(Required work):
From the first line of the listing to the last, set down everything exactly, but skip the images.

:: Records for this exercise ::

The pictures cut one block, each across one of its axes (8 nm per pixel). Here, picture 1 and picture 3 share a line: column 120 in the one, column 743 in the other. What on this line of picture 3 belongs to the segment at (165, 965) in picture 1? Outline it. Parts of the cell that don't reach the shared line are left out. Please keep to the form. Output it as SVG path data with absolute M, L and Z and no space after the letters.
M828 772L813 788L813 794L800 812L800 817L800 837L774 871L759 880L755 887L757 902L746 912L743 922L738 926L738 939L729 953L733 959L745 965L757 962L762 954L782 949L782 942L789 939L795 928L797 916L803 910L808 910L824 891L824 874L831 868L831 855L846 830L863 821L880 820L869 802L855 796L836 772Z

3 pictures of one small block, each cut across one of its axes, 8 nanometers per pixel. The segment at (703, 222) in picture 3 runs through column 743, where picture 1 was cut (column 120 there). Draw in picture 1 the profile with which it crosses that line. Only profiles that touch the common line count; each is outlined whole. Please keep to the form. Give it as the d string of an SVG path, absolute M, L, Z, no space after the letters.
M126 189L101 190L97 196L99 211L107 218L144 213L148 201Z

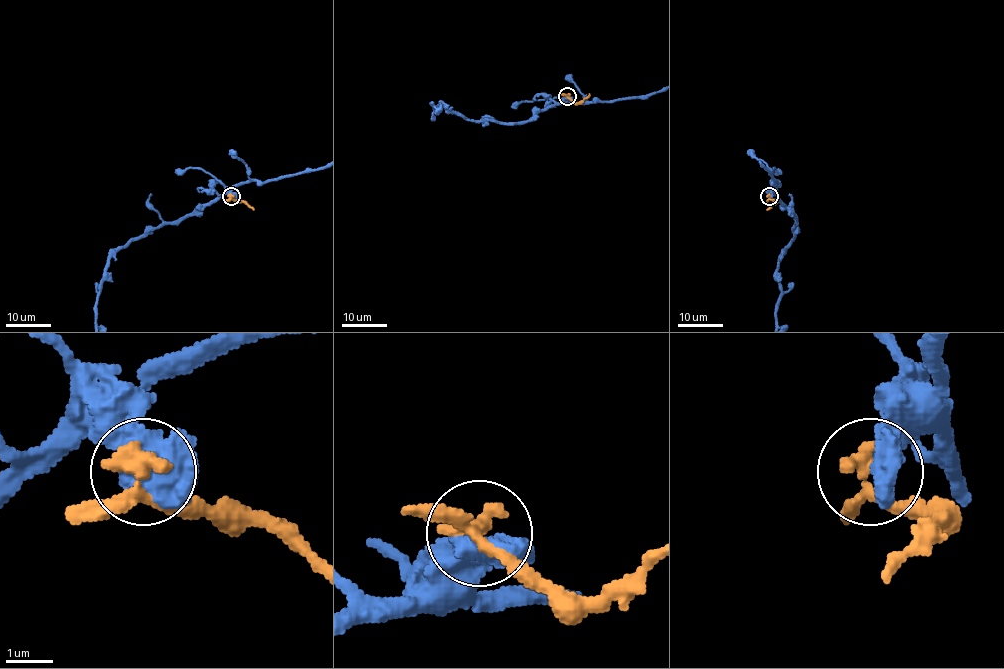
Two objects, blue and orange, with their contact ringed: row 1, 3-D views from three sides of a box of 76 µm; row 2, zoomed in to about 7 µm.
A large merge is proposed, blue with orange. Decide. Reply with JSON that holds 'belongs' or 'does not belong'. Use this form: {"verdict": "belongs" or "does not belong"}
{"verdict": "does not belong"}

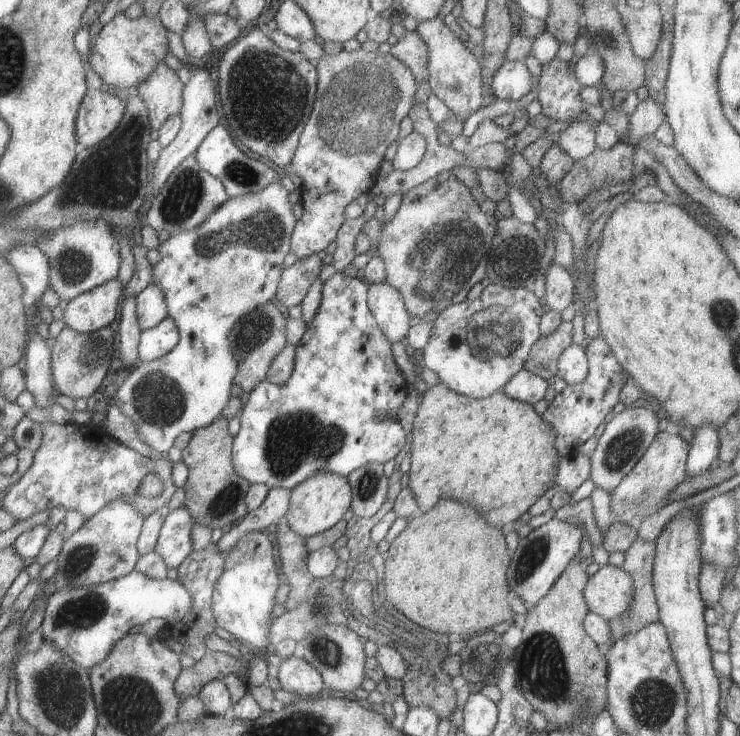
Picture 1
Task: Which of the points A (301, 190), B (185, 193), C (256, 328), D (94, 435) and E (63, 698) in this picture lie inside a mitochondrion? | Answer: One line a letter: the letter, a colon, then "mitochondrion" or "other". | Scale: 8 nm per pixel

:::

(Your response):
The pictures cut one block, each across one of its axes (8 nm per pixel). Here, picture 1 and picture 3 share a line: column 120 in the one, column 743 in the other. What on this line of picture 3 belongs to the segment at (165, 965) in picture 1? Outline it. Parts of the cell that don't reach the shared line are left out. Please keep to the form. Output it as SVG path data with absolute M, L and Z and no space after the letters.
M828 772L813 788L813 794L800 812L800 817L800 837L774 871L759 880L755 887L757 902L746 912L743 922L738 926L738 939L729 953L733 959L745 965L757 962L762 954L782 949L782 942L789 939L795 928L797 916L803 910L808 910L824 891L824 874L831 868L831 855L846 830L863 821L880 820L869 802L855 796L836 772Z

3 pictures of one small block, each cut across one of its axes, 8 nanometers per pixel. The segment at (703, 222) in picture 3 runs through column 743, where picture 1 was cut (column 120 there). Draw in picture 1 the profile with which it crosses that line. Only profiles that touch the common line count; each is outlined whole. Please keep to the form. Give it as the d string of an SVG path, absolute M, L, Z, no space after the letters.
M126 189L101 190L97 196L99 211L107 218L144 213L148 201Z

Two objects, blue and orange, with their contact ringed: row 1, 3-D views from three sides of a box of 76 µm; row 2, zoomed in to about 7 µm.
A large merge is proposed, blue with orange. Decide. Reply with JSON that holds 'belongs' or 'does not belong'. Use this form: {"verdict": "belongs" or "does not belong"}
{"verdict": "does not belong"}

Picture 1
Task: Which of the points A (301, 190), B (185, 193), C (256, 328), D (94, 435) and E (63, 698) in this picture lie inside a mitochondrion? | Answer: One line a letter: the letter, a colon, then "mitochondrion" or "other". | Scale: 8 nm per pixel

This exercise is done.